The Ventricular beats are tricky though.... IF they are indeed regular... even at 20BPM this will be called a 3rd Degree. Unfortunatly we cannot determine that since the strips are so short.

However, if the QRS are irregular, it would be fair to label this maybe "Ventricular standstill with occasional PVC's or Agonal ventricular beats". Gotta say though... That is quite a stretch.

So I think it really undeterminable by these 3 strips alone, however, I will anecdotaly say, I have a stronger belief that people can go in and out of a 3rd degree way more commonly than a ventricular standstill. I suppose because I have experience with multiple people who have self converted 3rd degrees, and a Ventricular standstill seems like a more lethal rythm from a really sick heart.

Dunno :iiam:

Posted

Facebook link is a 3rd degree. Posted ECG has gotta be ventricular standstill. I see some activity which is likely atrial (p waves), but nothing happening below the AV node other than that one beat. Atrial activity without ventricular response or escape = ventricular standstill.

We shouldn't be discussing treatment of this patient at all, as no assessment is possible. Still, I think it's probably safe to say that this patient is sick, sick, sick.

Cool strip, thanks for sharing! :thumbsup:

Posted (edited)

The answer to all of the above is Third Degree AV Block with IVCD. In the first strip as some have states there are P waves w/o a corresponding QRS. In short the P waves are doing their dizzle and the QRS's are doing their dizzle. But they aint working together fo shizzle. The first three strips was the actual onset of the block. As stated earlier, the original rhythm was First degree with IVCD. The IVCD explains the wide QRS. Thats why they are not PVC's but normal beats. Compare the beats on the 18 second strip to that of the picture on facebook. They are identical! Stay tuned I have another interesting patient coming soon.

Edited by wrmedic82
Posted

We shouldn't be discussing treatment of this patient at all, as no assessment is possible.

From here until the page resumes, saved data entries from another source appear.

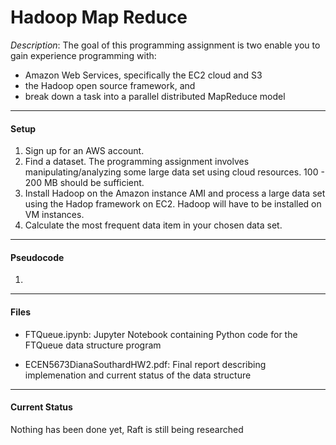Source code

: # Hadoop Map Reduce

*Description*: The goal of this programming assignment is two enable you to gain experience programming with:
- Amazon Web Services, specifically the EC2 cloud and S3
- the Hadoop open source framework, and
- break down a task into a parallel distributed MapReduce model

***

#### Setup

1. Sign up for an AWS account.
2. Find a dataset. The programming assignment involves manipulating/analyzing some large data set using cloud resources. 100 - 200 MB should be sufficient.
3. Install Hadoop on the Amazon instance AMI and process a large data set using the Hadop framework on EC2. Hadoop will have to be installed on VM instances.
4. Calculate the most frequent data item in your chosen data set.
***

#### Pseudocode

1. 

***

#### Files

- FTQueue.ipynb: Jupyter Notebook containing Python code for the FTQueue data structure program

- ECEN5673DianaSouthardHW2.pdf: Final report describing implemenation and current status of the data structure

***

#### Current Status

Nothing has been done yet, Raft is still being researched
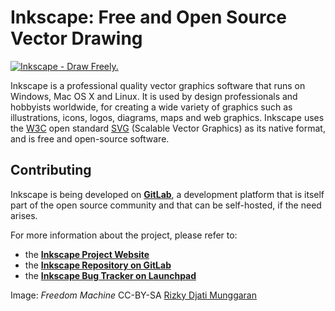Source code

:# Inkscape: Free and Open Source Vector Drawing

<a href="https://inkscape.org"><img src="Freedom_Machine_by_Rizky_Djati_Munggaran_CC-By-SA.png" title="Inkscape - Draw Freely." /></a>

Inkscape is a professional quality vector graphics software that runs on Windows, Mac OS X and Linux. It is used by design professionals and hobbyists worldwide, for creating a wide variety of graphics such as illustrations, icons, logos, diagrams, maps and web graphics. Inkscape uses the [W3C](http://www.w3.org) open standard [SVG](http://www.w3.org/Graphics/SVG/) (Scalable Vector Graphics) as its native format, and is free and open-source software.

## Contributing

Inkscape is being developed on **[GitLab](https://gitlab.com)**, a development platform that is itself part of the open source community and that can be self-hosted, if the need arises.

For more information about the project, please refer to:

-    the **[Inkscape Project Website](https://inkscape.org)**
-    the **[Inkscape Repository on GitLab](https://gitlab.com/inkscape/inkscape)**
-    the **[Inkscape Bug Tracker on Launchpad](https://bugs.launchpad.net/inkscape)**

Image: <em>Freedom Machine</em> CC-BY-SA [Rizky Djati Munggaran](https://inkscape.org/~ridjam)
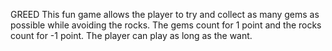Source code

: GREED
This fun game allows the player to try and collect as many gems as possible while avoiding the rocks. The gems count for 1 point and the rocks count for -1 point. The player can play as long as the want. 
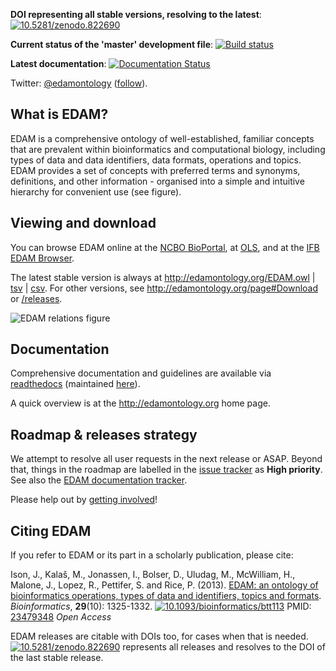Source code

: __DOI representing all stable versions, resolving to the latest__: [![10.5281/zenodo.822690](https://zenodo.org/badge/DOI/10.5281/zenodo.822690.svg)](https://doi.org/10.5281/zenodo.822690)

<!--__DOI of the latest stable EDAM version 1.21__: [![10.5281/zenodo.1325952](https://zenodo.org/badge/DOI/10.5281/zenodo.1325952.svg)](https://doi.org/10.5281/zenodo.1325952)-->

__Current status of the 'master' development file__: [![Build status](https://travis-ci.org/edamontology/edamontology.svg?branch=master)](https://travis-ci.org/edamontology/edamontology)

__Latest documentation__: [![Documentation Status](https://readthedocs.org/projects/deeptools/badge/)](http://deeptools.readthedocs.org/)

Twitter: [@edamontology](http://twitter.com/edamontology) ([follow](https://twitter.com/intent/follow?original_referer=https%3A%2F%2Fgithub.com%2Fedamontology%2Fedamontology&region=follow_link&screen_name=edamontology&tw_p=followbutton)).

## What is EDAM?
EDAM is a comprehensive ontology of well-established, familiar concepts that are prevalent within bioinformatics and computational biology, including types of data and data identifiers, data formats, operations and topics. EDAM provides a set of concepts with preferred terms and synonyms, definitions, and other information - organised into a simple and intuitive hierarchy for convenient use (see figure).


## Viewing and download

You can browse EDAM online at the [NCBO BioPortal](https://bioportal.bioontology.org/ontologies/EDAM/), at [OLS](http://www.ebi.ac.uk/ols/ontologies/edam), <!---->and at the [IFB EDAM Browser](https://ifb-elixirfr.github.io/edam-browser/)<!--, and at WebProtégé (free registration required; [dev](https://webprotege.stanford.edu/#projects/4befad5f-f27b-430c-a07d-fcf635093169/edit/Classes), [latest stable](https://webprotege.stanford.edu/#projects/98640503-a37d-4404-84da-caf30fadd685/edit/Classes), [1.21](https://webprotege.stanford.edu/#projects/55ff1b1c-fee0-4200-9398-2ae0743326f1/edit/Classes), [1.20](https://webprotege.stanford.edu/#projects/1f67eaa5-288f-42fa-936c-5084850b6697/edit/Classes), [1.19](https://webprotege.stanford.edu/#projects/7e489d5f-b269-4e6a-9899-d876bba8d7b9/edit/Classes), [1.18](https://webprotege.stanford.edu/#projects/7403c5f8-e0cb-4f13-8dea-18a60c04e879/edit/Classes), [1.17](https://webprotege.stanford.edu/#projects/baee8c5b-8524-403a-b0ff-95f4d26ffd19/edit/Classes), [1.16](https://webprotege.stanford.edu/#projects/1c592f8c-b3ac-4797-adba-7a883c0e18aa/edit/Classes))-->.

The latest stable version is always at http://edamontology.org/EDAM.owl | [tsv](http://edamontology.org/EDAM.tsv) | [csv](http://edamontology.org/EDAM.csv). For other versions, see http://edamontology.org/page#Download or [/releases](https://github.com/edamontology/edamontology/tree/master/releases).


![EDAM relations figure](https://github.com/edamontology/edamontology/blob/master/EDAMrelations.png)


## Documentation

Comprehensive documentation and guidelines are available via [readthedocs](http://edamontologydocs.readthedocs.io/en/latest/index.html) (maintained [here](http://edamontologydocs.readthedocs.io/en/latest/)).

A quick overview is at the http://edamontology.org home page.

## Roadmap & releases strategy

We attempt to resolve all user requests in the next release or ASAP. Beyond that, things in the roadmap are labelled in the [issue tracker](https://github.com/edamontology/edamontology/issues) as **High priority**.  See also the [EDAM documentation tracker](https://github.com/edamontology/edamontologyDocs/issues).

Please help out by [getting involved](https://edamontologydocs.readthedocs.io/en/latest/getting_involved.html)!


## Citing EDAM

If you refer to EDAM or its part in a scholarly publication, please cite:

Ison, J., Kalaš, M., Jonassen, I., Bolser, D., Uludag, M., McWilliam, H., Malone, J., Lopez, R., Pettifer, S. and Rice, P. (2013). [EDAM: an ontology of bioinformatics operations, types of data and identifiers, topics and formats](http://bioinformatics.oxfordjournals.org/content/29/10/1325.full). _Bioinformatics_, **29**(10): 1325-1332.
[![10.1093/bioinformatics/btt113](https://zenodo.org/badge/DOI/10.1093/bioinformatics/btt113.svg)](https://doi.org/10.1093/bioinformatics/btt113) PMID: [23479348](http://www.ncbi.nlm.nih.gov/pubmed/23479348) _Open Access_

EDAM releases are citable with DOIs too, for cases when that is needed. [![10.5281/zenodo.822690](https://zenodo.org/badge/DOI/10.5281/zenodo.822690.svg)](https://doi.org/10.5281/zenodo.822690) represents all releases and resolves to the DOI of the last stable release. <!--For the DOI of a particular EDAM release, please see [/releases](https://github.com/edamontology/edamontology/tree/master/releases).-->
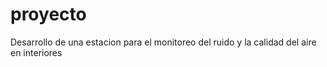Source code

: # proyecto
Desarrollo de una estacion para el monitoreo del ruido y la calidad del aire en interiores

Anytime we can discuss treatment it can only be good.

I don't need a assessment to discuss treatment modalities on a cardiac issue. I am not saying how I would treat this individual, I am stating how 3rd degree blocks are treated.

To be fair, we have no access to assess any patients online, that is why we talk in hypothetics.

Posted
...firstly... you knew I was going to pick up on the bolded words above, as with ECG's we are not looking at "muscle activity" at all, just electrical. :thumbsup: *One for mobey*

Yeah, what a bonehead statement that was! I was kind of trying to be clever as the P waves look biphasic and the amplitude is so low that I was trying to make something out of that. Yikes. Ive only run one 12 lead in the last 4 months and it seems that already I've forgotten the little that I actually knew before! Remote medicine can be murder on skills.

I really really hate it when I step on my weenie and then can't get back to my computer to defend myself! :-)

This was an awesome discussion, and as you can see, one that I was dearly needing.